▶ [本文]:
▽
劣等感にさいなまれた中学生の安部氏は、戦後の渋谷で喧嘩に明け暮れ暴れまわっていた。そんなある時、当時、渋谷で安藤組という愚連隊を組織していた安藤昇という男と出会い、彼はこう言われたそうだ。
「坊や、そんなつまらない喧嘩をしていてもつまらないだろう。それだったら、いっそ男を売る稼業をやってみないか。」
 この時、もし「俺の子分にならないか?」とか、「ヤクザにならないか」とか、「安藤組に来ないか?」とスカウトされていたら、絶対に安倍氏は断ったそうだが、しかしこの「男を売る稼業」という不思議な言葉に惹かれ、安部氏は安藤組に出入りするようになる。もちろん学校はクビになる。
 皮肉にも安倍譲二氏は、歌手さだまさしさんの「雨宿り」という曲を聴いて、不思議な感覚になって、「堅気になろう」と決意したという。そしてなぜかこの「雨宿り」という曲は、尾崎豊もカバーしているし、『湘南之風』の若旦那もカバーして歌っている。
 若旦那は、どこかのインタビューで自分が不良少年をやめる理由として、私のことを挙げているために、あえて彼のことも少しだけ語らせてもらうが、実は彼も「昭和51年代」の不良少年の仲間であった。しかしもちろんのこと若旦那は、『関東連』とも、『怒羅権』とも、どこの反社とも何ら関わりがない。彼は、いたって健全で真面目な?(笑い)な優しく面白い男だ。
 安倍氏が渋谷で暴れまわっていたあの頃から、数十年の月日が流れて、私たち不良少年も同じように渋谷や新宿で暴れまわっていた。まるで闘犬のように。
 動物には、自分や飼い主を守るために「戦いの本能」がある。だから本当は犬が望んでいなくても、闘犬場に連れだされて、そして目の前に敵と見えし闘犬が現れたら、自分や飼い主を守るために命がけで戦わなければならない。つまり闘犬は、動物としての「戦いの本能」から、ただ戦わされているのである。
 闘犬の生涯は本当に悲惨である。引退した老犬は『噛ませ犬』として使われ、若い犬の訓練用として利用される。こんな野蛮なことが、未だに日本でまかり通っているのだ。
 格闘家のKIDが出演していたとあるテレビ番組で、闘犬と飼い主が出てきて、その飼い主は、「犬に7kgほどの重りを首に捲いてベルトコンベアーで走らせている」と語った。
△
本文の「この時、もし「俺の子分になら」から「ていた。まるで闘犬のように。」までの部分を、「不良少年」を「非行少年」に改めて書き直せ。

▶ [資料]:
▽
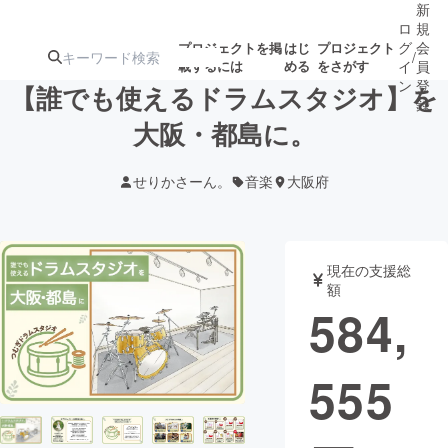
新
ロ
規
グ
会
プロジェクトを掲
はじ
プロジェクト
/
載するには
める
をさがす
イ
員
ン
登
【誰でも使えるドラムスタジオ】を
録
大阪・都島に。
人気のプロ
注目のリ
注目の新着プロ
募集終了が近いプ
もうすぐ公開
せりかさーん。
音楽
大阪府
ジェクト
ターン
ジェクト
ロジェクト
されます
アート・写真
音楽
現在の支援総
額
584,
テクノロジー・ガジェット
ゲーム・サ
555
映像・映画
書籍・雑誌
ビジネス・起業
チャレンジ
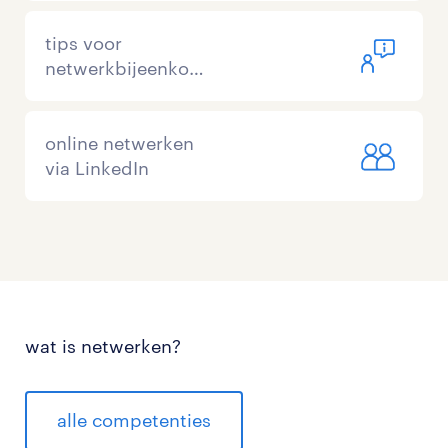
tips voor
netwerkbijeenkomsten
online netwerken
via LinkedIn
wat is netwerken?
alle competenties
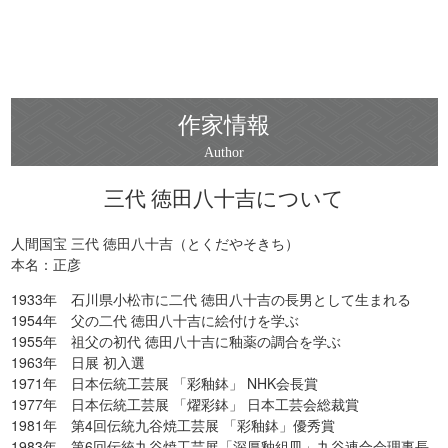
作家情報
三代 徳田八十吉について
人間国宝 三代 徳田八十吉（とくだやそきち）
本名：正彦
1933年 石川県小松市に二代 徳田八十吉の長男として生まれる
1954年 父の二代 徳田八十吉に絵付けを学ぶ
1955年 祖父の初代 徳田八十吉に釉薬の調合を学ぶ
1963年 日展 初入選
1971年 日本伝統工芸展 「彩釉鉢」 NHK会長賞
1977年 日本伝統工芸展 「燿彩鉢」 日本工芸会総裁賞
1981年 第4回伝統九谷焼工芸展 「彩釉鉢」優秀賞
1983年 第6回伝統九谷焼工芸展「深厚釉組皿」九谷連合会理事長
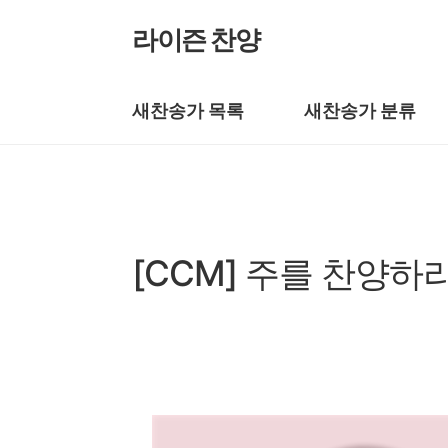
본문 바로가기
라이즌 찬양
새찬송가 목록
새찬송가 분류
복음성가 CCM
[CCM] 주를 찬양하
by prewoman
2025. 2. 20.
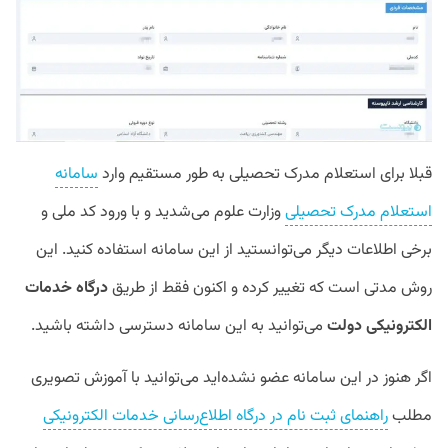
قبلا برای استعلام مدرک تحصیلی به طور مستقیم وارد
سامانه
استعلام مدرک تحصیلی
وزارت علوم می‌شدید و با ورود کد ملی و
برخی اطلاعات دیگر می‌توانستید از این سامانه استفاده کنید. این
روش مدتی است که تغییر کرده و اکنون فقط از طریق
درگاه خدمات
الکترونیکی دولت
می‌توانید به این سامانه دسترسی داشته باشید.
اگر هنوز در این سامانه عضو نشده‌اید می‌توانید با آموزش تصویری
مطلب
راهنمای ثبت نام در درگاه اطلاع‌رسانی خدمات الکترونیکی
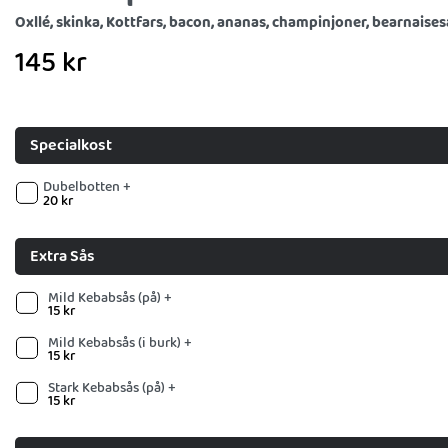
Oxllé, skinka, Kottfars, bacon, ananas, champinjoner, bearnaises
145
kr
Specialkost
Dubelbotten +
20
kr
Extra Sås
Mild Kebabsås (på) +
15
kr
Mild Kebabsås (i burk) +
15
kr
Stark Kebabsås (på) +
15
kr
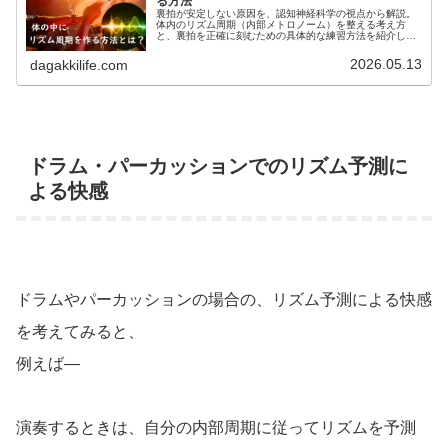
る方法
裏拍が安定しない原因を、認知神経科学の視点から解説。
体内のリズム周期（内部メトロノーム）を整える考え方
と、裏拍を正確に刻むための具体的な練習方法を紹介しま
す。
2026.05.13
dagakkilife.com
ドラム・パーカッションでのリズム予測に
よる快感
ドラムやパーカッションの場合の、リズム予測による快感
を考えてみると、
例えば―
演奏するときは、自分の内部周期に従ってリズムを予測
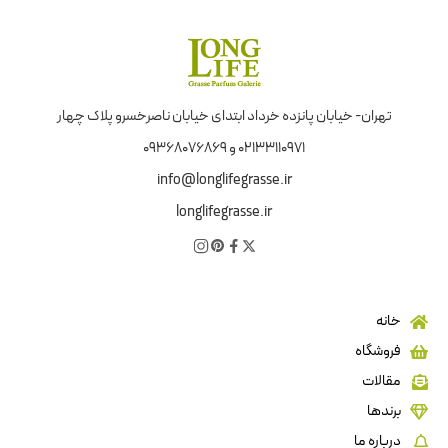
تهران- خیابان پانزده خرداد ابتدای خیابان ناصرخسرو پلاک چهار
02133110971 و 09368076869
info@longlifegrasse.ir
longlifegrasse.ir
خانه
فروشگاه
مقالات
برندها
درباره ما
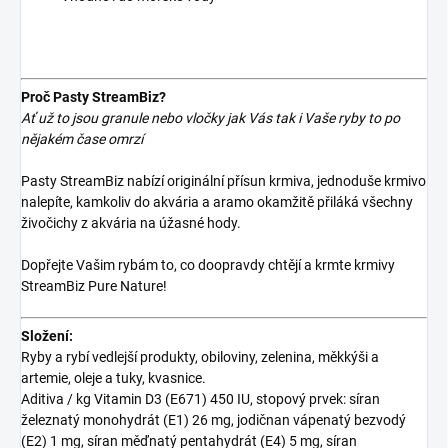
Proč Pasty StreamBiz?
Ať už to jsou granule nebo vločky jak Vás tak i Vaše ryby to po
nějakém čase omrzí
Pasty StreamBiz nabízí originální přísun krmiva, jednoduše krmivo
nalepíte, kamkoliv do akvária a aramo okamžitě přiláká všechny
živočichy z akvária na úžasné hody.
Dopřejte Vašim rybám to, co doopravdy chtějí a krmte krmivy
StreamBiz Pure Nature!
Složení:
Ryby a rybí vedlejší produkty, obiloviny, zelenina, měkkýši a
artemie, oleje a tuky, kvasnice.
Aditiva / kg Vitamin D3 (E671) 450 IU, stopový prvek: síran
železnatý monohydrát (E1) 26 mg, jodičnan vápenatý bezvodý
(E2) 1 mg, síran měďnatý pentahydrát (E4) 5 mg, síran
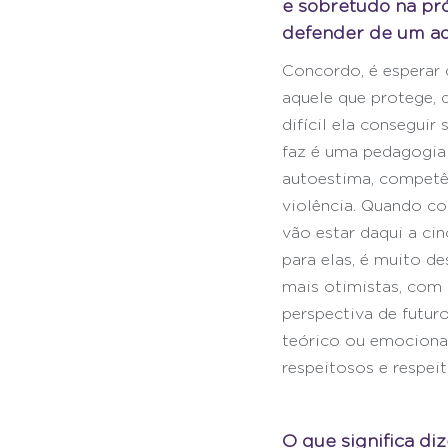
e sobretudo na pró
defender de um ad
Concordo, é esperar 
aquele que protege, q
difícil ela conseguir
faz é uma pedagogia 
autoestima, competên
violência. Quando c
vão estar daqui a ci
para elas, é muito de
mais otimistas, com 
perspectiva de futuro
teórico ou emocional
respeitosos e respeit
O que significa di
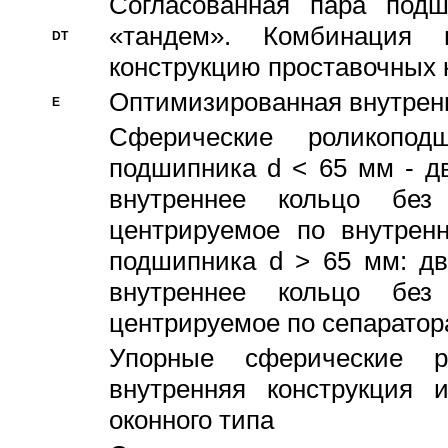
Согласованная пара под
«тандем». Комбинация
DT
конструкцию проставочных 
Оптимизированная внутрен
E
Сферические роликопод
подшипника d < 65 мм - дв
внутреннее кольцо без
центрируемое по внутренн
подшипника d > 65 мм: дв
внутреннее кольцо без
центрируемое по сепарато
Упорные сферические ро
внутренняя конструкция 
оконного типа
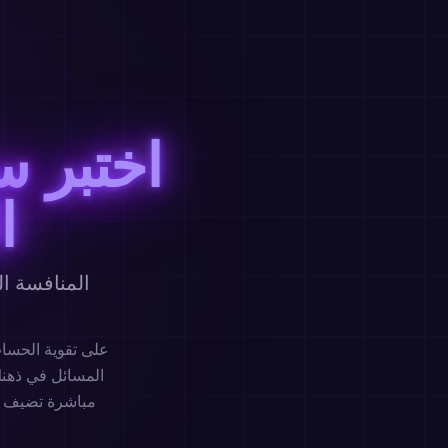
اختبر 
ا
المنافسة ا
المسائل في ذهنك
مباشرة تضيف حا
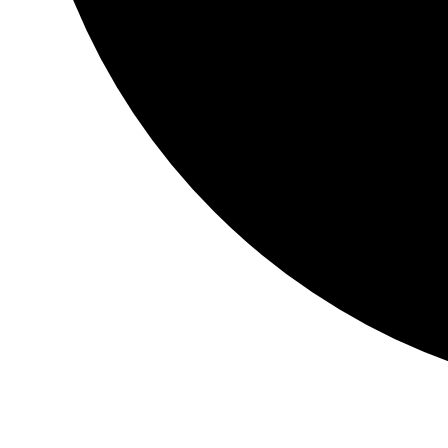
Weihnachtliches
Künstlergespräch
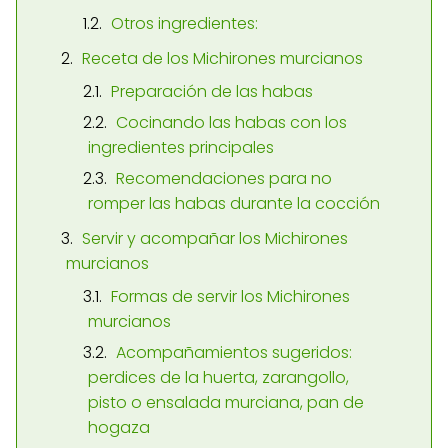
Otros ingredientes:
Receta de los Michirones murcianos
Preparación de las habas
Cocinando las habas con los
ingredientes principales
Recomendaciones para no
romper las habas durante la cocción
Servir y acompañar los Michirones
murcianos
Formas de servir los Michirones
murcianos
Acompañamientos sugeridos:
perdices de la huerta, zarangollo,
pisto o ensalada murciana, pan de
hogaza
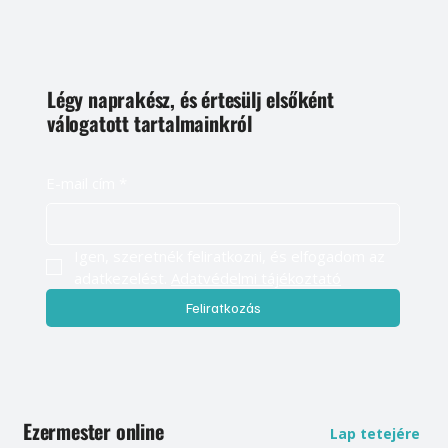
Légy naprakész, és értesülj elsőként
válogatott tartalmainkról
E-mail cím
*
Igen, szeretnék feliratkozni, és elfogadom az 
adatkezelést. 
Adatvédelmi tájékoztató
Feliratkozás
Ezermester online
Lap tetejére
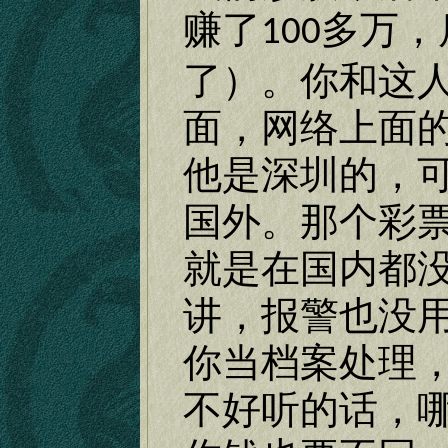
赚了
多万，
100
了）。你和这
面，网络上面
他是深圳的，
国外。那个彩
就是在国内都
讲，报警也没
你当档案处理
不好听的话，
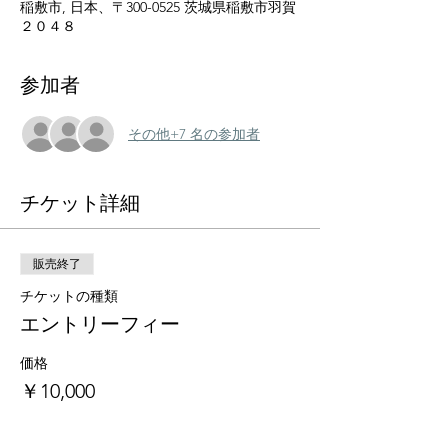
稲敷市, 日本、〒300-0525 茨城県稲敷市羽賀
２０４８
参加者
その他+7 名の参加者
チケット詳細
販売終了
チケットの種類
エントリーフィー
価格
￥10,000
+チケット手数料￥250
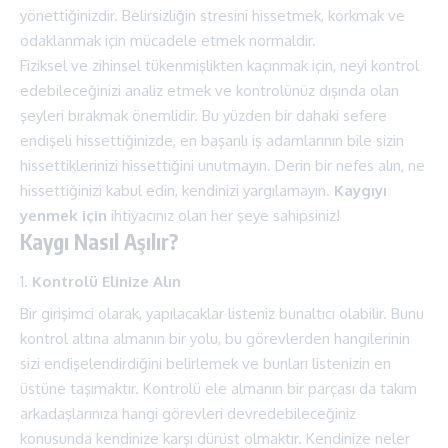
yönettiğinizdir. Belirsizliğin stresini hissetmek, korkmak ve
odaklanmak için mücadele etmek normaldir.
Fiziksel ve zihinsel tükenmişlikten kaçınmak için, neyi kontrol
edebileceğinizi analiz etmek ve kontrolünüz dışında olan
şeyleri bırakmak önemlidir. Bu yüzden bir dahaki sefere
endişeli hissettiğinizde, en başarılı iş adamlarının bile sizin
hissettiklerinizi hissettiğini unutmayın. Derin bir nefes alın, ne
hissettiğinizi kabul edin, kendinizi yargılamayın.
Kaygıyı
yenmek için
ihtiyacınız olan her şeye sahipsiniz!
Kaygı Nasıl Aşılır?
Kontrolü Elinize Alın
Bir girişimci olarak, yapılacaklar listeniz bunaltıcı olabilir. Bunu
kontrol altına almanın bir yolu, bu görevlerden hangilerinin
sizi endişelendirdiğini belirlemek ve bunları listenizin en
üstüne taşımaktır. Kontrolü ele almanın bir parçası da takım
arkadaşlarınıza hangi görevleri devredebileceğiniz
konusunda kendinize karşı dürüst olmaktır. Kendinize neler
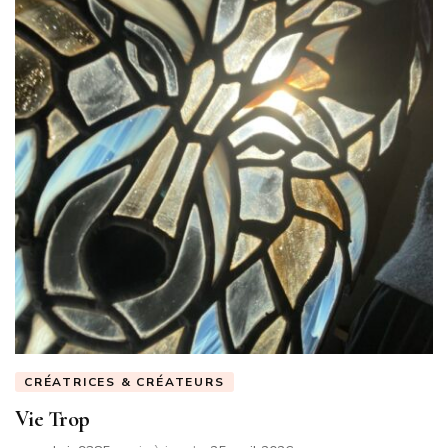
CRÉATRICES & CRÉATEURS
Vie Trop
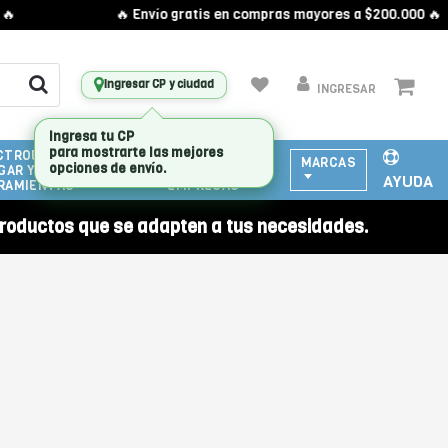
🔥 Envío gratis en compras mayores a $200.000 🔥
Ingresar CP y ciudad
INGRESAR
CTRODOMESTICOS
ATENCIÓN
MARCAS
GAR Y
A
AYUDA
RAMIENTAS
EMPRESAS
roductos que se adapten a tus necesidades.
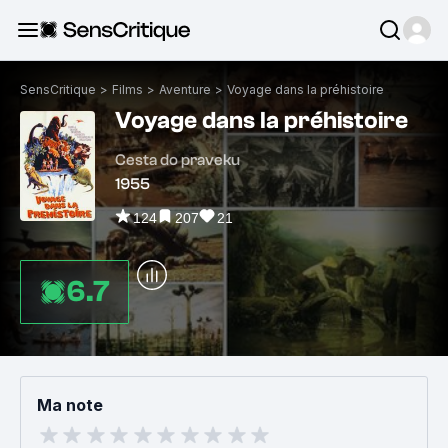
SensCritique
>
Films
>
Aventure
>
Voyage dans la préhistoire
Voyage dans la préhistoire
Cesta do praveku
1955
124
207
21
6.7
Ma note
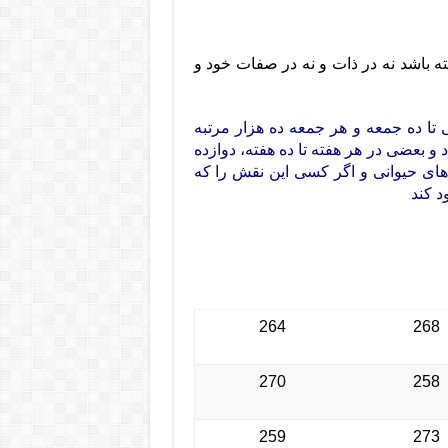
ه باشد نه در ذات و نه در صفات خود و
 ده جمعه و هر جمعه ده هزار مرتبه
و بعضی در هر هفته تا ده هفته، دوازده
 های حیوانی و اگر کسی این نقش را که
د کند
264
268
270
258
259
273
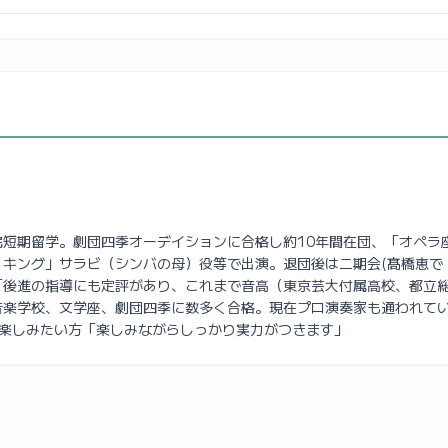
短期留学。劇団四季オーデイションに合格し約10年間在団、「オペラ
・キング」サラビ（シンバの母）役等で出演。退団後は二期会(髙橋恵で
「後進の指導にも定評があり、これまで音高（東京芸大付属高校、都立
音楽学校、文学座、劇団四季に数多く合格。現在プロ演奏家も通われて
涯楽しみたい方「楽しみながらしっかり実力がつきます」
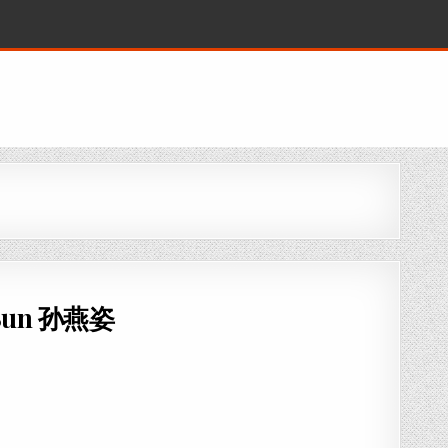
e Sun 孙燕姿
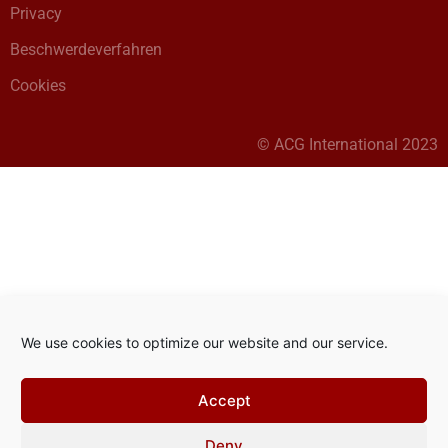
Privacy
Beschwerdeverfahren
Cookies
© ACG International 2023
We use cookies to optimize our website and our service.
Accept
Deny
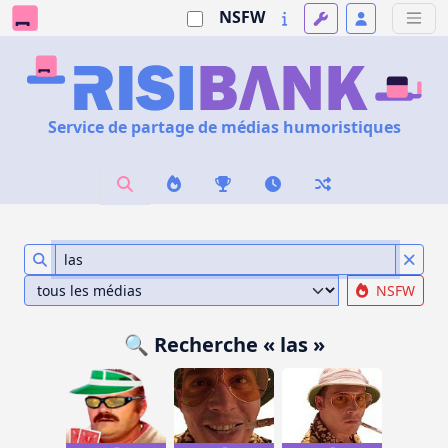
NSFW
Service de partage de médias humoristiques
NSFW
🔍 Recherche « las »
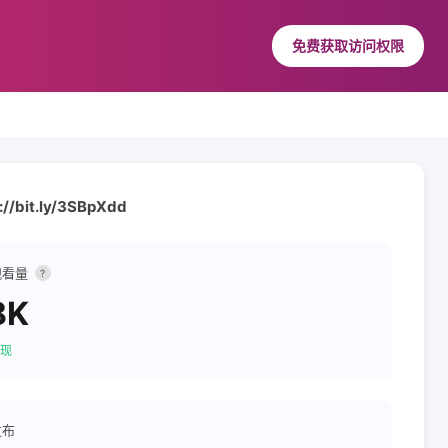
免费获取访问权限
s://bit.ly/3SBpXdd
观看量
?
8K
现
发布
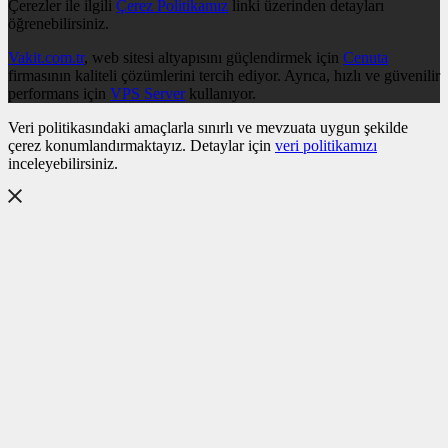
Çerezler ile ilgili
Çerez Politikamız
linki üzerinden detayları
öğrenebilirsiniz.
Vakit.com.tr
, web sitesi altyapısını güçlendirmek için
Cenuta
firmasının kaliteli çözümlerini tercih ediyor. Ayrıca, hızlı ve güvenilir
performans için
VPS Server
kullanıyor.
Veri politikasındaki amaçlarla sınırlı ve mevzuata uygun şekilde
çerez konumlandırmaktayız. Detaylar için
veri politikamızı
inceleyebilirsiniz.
△
▶ [解答]:
この時、もし「俺の子分にならないか?」とか、「ヤクザにならないか」とか、「安藤組に来ないか?」とスカウトされていたら、絶対に安倍氏は断ったそうだが、しかしこの「男を売る稼業」という不思議な言葉に惹かれ、安部氏は安藤組に出入りするようになる。もちろん学校はクビになる。
 皮肉にも安倍譲二氏は、歌手さだまさしさんの「雨宿り」という曲を聴いて、不思議な感覚になって、「堅気になろう」と決意したという。そしてなぜかこの「雨宿り」という曲は、尾崎豊もカバーしているし、『湘南之風』の若旦那もカバーして歌っている。
 若旦那は、どこかのインタビューで自分が非行少年をやめる理由として、私のことを挙げているために、あえて彼のことも少しだけ語らせてもらうが、実は彼も「昭和51年代」の非行少年の仲間であった。しかしもちろんのこと若旦那は、『関東連』とも、『怒羅権』とも、どこの反社とも何ら関わりがない。彼は、いたって健全で真面目な?(笑い)な優しく面白い男だ。
 安倍氏が渋谷で暴れまわっていたあの頃から、数十年の月日が流れて、私たち非行少年も同じように渋谷や新宿で暴れまわっていた。まるで闘犬のように。